Task prompt - Reproduce exactly the lines from the top of the records below through the line holding "2: (944, 436, 3.54)".

(Beginning of Records)

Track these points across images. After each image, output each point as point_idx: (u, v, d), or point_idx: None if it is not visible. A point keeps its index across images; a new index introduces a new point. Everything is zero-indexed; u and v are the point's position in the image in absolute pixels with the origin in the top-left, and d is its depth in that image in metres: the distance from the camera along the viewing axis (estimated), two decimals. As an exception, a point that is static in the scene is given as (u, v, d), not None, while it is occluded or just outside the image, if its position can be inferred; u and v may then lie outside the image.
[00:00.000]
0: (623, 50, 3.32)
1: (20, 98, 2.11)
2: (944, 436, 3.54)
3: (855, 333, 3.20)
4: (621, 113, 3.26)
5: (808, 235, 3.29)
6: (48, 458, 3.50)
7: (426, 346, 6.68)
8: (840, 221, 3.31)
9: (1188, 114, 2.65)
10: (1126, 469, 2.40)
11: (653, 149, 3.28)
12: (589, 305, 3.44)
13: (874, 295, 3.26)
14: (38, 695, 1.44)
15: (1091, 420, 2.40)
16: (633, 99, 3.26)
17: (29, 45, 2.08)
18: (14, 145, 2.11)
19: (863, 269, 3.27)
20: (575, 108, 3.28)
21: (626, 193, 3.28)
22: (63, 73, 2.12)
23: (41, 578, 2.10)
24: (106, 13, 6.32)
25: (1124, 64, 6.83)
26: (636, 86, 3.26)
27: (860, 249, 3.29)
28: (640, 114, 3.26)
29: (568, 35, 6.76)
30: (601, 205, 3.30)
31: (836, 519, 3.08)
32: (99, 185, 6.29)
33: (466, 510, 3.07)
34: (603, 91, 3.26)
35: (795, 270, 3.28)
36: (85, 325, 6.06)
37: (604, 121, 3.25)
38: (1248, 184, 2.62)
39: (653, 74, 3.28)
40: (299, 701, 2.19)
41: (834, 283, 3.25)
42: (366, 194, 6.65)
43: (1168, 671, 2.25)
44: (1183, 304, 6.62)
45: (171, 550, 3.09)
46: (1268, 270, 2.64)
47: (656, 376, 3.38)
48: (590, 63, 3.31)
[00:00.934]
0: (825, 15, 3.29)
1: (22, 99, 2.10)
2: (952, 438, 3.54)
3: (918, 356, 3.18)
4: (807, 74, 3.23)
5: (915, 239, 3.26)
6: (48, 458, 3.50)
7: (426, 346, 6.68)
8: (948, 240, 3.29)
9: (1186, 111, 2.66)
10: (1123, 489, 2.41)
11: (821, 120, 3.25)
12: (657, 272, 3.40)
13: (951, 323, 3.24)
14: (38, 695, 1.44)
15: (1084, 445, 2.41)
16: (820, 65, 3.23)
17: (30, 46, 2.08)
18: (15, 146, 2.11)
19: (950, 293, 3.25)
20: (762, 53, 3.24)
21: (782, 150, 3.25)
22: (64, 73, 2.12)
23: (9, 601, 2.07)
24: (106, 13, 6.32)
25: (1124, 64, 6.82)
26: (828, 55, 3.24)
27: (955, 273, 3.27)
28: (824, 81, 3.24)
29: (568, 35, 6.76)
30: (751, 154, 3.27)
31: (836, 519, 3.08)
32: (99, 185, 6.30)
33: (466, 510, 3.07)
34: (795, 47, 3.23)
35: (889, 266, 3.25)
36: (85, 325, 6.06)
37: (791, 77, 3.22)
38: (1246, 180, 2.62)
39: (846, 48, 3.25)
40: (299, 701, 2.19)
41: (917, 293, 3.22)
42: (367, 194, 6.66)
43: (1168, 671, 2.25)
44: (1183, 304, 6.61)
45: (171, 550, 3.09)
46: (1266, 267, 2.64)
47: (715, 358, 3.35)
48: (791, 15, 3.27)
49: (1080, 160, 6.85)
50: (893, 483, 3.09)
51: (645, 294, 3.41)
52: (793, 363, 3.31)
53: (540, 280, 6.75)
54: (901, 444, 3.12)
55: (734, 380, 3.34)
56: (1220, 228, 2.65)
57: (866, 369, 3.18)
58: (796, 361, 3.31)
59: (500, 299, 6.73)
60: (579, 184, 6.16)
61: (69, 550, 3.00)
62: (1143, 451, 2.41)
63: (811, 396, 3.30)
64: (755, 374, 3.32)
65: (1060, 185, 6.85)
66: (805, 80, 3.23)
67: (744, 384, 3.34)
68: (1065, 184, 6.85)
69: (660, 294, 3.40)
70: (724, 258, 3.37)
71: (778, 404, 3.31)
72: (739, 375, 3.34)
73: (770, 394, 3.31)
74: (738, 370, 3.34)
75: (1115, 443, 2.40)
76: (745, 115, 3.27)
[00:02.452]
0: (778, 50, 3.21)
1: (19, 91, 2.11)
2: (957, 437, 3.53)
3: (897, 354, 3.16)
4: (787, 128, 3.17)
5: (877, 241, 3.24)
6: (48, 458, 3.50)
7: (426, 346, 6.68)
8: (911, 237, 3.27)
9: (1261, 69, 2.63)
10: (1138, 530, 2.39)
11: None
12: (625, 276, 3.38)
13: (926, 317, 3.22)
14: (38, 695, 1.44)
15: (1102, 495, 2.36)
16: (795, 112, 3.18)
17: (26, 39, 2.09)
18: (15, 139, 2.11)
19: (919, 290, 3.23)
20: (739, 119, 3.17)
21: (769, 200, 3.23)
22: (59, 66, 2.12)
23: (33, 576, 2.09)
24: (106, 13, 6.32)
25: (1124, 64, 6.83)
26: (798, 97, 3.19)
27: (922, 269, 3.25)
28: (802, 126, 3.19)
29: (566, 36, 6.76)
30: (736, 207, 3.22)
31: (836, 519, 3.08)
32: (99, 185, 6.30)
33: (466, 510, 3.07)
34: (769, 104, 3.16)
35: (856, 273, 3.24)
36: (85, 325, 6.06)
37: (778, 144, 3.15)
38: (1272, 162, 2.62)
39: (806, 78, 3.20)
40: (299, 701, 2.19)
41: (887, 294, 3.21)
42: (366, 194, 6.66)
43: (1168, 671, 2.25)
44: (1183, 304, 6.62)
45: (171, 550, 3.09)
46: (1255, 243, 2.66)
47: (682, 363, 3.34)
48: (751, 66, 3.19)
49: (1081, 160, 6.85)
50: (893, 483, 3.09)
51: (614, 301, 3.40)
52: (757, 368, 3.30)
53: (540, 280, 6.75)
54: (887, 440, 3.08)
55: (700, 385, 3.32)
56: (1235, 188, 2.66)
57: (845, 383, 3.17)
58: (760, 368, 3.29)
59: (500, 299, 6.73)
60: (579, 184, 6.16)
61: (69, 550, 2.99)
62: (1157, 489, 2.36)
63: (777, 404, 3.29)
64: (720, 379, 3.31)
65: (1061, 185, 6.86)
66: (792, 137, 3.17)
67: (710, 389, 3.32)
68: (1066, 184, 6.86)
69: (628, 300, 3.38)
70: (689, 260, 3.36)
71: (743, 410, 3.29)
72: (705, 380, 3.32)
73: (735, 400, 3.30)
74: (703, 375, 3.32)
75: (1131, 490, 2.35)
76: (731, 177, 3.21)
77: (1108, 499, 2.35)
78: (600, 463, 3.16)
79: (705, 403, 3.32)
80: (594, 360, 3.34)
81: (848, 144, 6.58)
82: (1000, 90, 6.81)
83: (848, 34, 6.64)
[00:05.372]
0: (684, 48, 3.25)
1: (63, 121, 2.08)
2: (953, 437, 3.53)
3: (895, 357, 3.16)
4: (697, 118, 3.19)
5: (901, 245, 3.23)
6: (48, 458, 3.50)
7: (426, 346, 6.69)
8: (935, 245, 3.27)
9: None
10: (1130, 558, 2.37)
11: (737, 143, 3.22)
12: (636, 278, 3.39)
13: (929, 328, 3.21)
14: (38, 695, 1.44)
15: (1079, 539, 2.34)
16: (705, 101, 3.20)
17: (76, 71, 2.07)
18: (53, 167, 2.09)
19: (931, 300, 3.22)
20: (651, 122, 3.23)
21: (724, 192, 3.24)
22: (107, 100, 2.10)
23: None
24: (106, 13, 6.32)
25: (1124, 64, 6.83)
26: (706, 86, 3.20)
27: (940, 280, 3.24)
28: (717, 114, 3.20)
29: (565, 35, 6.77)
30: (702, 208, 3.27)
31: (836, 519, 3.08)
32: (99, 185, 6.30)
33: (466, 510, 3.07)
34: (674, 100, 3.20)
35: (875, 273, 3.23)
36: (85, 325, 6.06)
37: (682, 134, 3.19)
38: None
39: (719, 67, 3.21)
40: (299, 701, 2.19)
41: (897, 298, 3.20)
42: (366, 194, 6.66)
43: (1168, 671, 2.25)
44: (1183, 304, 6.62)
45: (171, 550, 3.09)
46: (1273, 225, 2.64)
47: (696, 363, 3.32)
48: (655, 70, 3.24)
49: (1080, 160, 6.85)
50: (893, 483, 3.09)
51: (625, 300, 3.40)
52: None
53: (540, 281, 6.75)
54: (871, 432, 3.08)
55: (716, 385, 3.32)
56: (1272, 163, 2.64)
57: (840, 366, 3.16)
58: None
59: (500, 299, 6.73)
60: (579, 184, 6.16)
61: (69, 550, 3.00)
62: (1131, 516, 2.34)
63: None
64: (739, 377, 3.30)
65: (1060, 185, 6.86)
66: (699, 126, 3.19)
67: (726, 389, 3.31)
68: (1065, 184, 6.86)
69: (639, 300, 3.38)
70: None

(End of Records)

Solution to the exercise -
Track these points across images. After each image, output each point as point_idx: (u, v, d), or point_idx: None if it is not visible. A point keeps its index across images; a new index introduces a new point. Everything is zero-indexed; u and v are the point's position in the image in absolute pixels with the origin in the top-left, and d is its depth in that image in metres: the distance from the camera along the viewing axis (estimated), two decimals. As an exception, a point that is static in the scene is given as (u, v, d), not None, while it is occluded or just outside the image, if its position can be inferred; u and v may then lie outside the image.
[00:00.000]
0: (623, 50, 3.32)
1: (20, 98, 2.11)
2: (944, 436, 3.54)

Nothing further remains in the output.